For detailed clinical comparisons, see our article on alternatives to Acthar Gel.

Workflow Tips for Practice Staff

  • Create templates: Develop PA documentation templates for each indication you commonly prescribe Acthar Gel for. Include standard language about step therapy failures and clinical rationale.
  • Track authorizations: Maintain a log of pending PAs, denial dates, and appeal deadlines. Missing an appeal window means starting over.
  • Build specialty pharmacy relationships: Identify 2-3 specialty pharmacies your practice works with regularly for Acthar Gel. Direct relationships can expedite processing.
  • Designate a point person: Having one staff member who owns the specialty medication authorization process improves consistency and reduces dropped balls.
  • Bookmark medfinder.com/providers: Use it routinely when routing specialty prescriptions to confirm availability before sending.

Final Thoughts

Getting Acthar Gel to your patients in 2026 requires deliberate practice management alongside clinical expertise. The medication is effective for its approved indications, but the access pathway demands proactive documentation, strategic pharmacy routing, and patient support enrollment from the moment you decide to prescribe.

By integrating these five steps into your prescribing workflow, you can meaningfully reduce delays and help your patients get the treatment they need. For additional resources, visit Medfinder for providers and actharhcp.com.

For patient-facing information you can share, point patients to our guides on finding Acthar Gel in stock and saving money on Acthar Gel.

How long does Acthar Gel prior authorization typically take?

Timelines vary by payer but typically range from 3-5 business days for straightforward approvals with complete documentation. Denials requiring appeals or peer-to-peer reviews can extend the process to 2-4 weeks. Submitting comprehensive documentation with the initial request and enrolling patients in Acthar Patient Support (1-888-435-2284) can significantly reduce delays.

Can I prescribe Acthar Gel through a regular retail pharmacy?

No. Acthar Gel is only dispensed through specialty pharmacies. Sending a prescription to a retail pharmacy will result in rejection and delays. Your practice should identify preferred specialty pharmacies for Acthar Gel prescriptions and route orders directly. Use Medfinder for providers (medfinder.com/providers) to find pharmacies with current stock.

What financial support is available for my patients prescribed Acthar Gel?

Mallinckrodt offers a Commercial Copay Program (as little as $0, up to $15,000/year savings for commercially insured patients), a Patient Assistance Program (free medication for uninsured/underinsured patients at or below 700% FPL), and dedicated insurance navigation support through Acthar Patient Support (1-888-435-2284).
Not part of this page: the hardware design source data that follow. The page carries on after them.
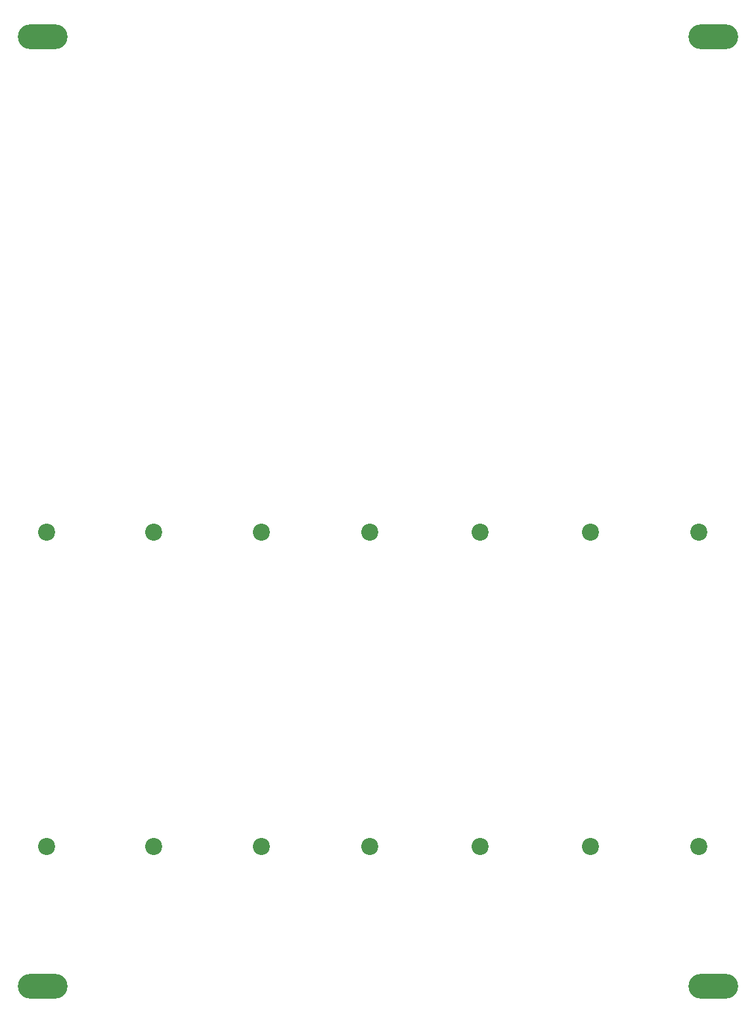
<source format=gbr>
%TF.GenerationSoftware,KiCad,Pcbnew,(6.0.0-0)*%
%TF.CreationDate,2022-12-13T15:44:45-05:00*%
%TF.ProjectId,mixer,6d697865-722e-46b6-9963-61645f706362,rev?*%
%TF.SameCoordinates,Original*%
%TF.FileFunction,Soldermask,Top*%
%TF.FilePolarity,Negative*%
%FSLAX46Y46*%
G04 Gerber Fmt 4.6, Leading zero omitted, Abs format (unit mm)*
G04 Created by KiCad (PCBNEW (6.0.0-0)) date 2022-12-13 15:44:45*
%MOMM*%
%LPD*%
G01*
G04 APERTURE LIST*
%ADD10C,2.200000*%
%ADD11O,6.400000X3.200000*%
G04 APERTURE END LIST*
D10*
%TO.C,REF\u002A\u002A*%
X249991000Y-130445000D03*
X249991000Y-89863000D03*
%TD*%
D11*
%TO.C,H1*%
X251902000Y-25941000D03*
%TD*%
D10*
%TO.C,REF\u002A\u002A*%
X236021000Y-130445000D03*
X236021000Y-89863000D03*
%TD*%
%TO.C,REF\u002A\u002A*%
X179746000Y-130445000D03*
X179746000Y-89863000D03*
%TD*%
%TO.C,REF\u002A\u002A*%
X207573000Y-130445000D03*
X207573000Y-89863000D03*
%TD*%
%TO.C,REF\u002A\u002A*%
X221832000Y-89863000D03*
X221832000Y-130445000D03*
%TD*%
%TO.C,REF\u002A\u002A*%
X193607000Y-130445000D03*
X193607000Y-89863000D03*
%TD*%
D11*
%TO.C,H1*%
X251902000Y-148467000D03*
%TD*%
%TO.C,H1*%
X165466000Y-148467000D03*
%TD*%
%TO.C,H1*%
X165466000Y-25967000D03*
%TD*%
D10*
%TO.C,REF\u002A\u002A*%
X165921000Y-130445000D03*
X165921000Y-89863000D03*
%TD*%
M02*

</source>
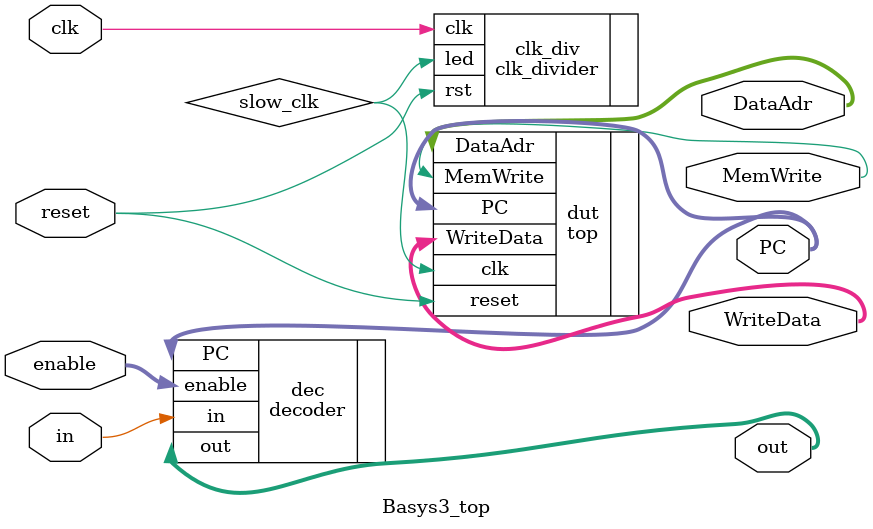
<source format=v>
module Basys3_top(
    input clk,                // Reloj del Basys3
    input reset,              // Botón de reset
    input  in,           // Entrada de 4 bits (puedes mapearla a switches del Basys3)
    input [3:0] enable,       // Habilitación de 4 bits (puedes mapearla a switches del Basys3)
    output [27:0] out,         // Salida de 7 bits (puedes mapearla a un display de 7 segmentos)
    output [31:0] WriteData,  // Señales de depuración o LEDs
    output [31:0] DataAdr,
    output MemWrite,
    output [31:0] PC
);
    wire slow_clk;

    // Instancia de clk_divider
    clk_divider clk_div(
        .clk(clk),
        .rst(reset),
        .led(slow_clk)
    );

    // Instancia de top
    
    top dut(
        .clk(slow_clk),    
        .reset(reset),
        .WriteData(WriteData),
        .DataAdr(DataAdr),
        .MemWrite(MemWrite),
        .PC(PC)
    );
    

    // Instancia de decoder
    decoder dec(
        .in(in),
        .PC(PC),
        .enable(enable),
        .out(out)
    );

endmodule

</source>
The Patient Access Network Foundation (PAN) also provides copay assistance for eligible insured patients.

When should I consider Purified Cortrophin Gel instead of Acthar Gel?

Purified Cortrophin Gel (ANI Pharmaceuticals) may be appropriate when: (1) Acthar Gel is unavailable or authorization is delayed, (2) cost is a barrier (Cortrophin is ~23% less expensive), (3) the patient's indication is covered by Cortrophin's label. Important exception: Cortrophin Gel is NOT approved for infantile spasms — Acthar Gel remains the only ACTH option for that indication.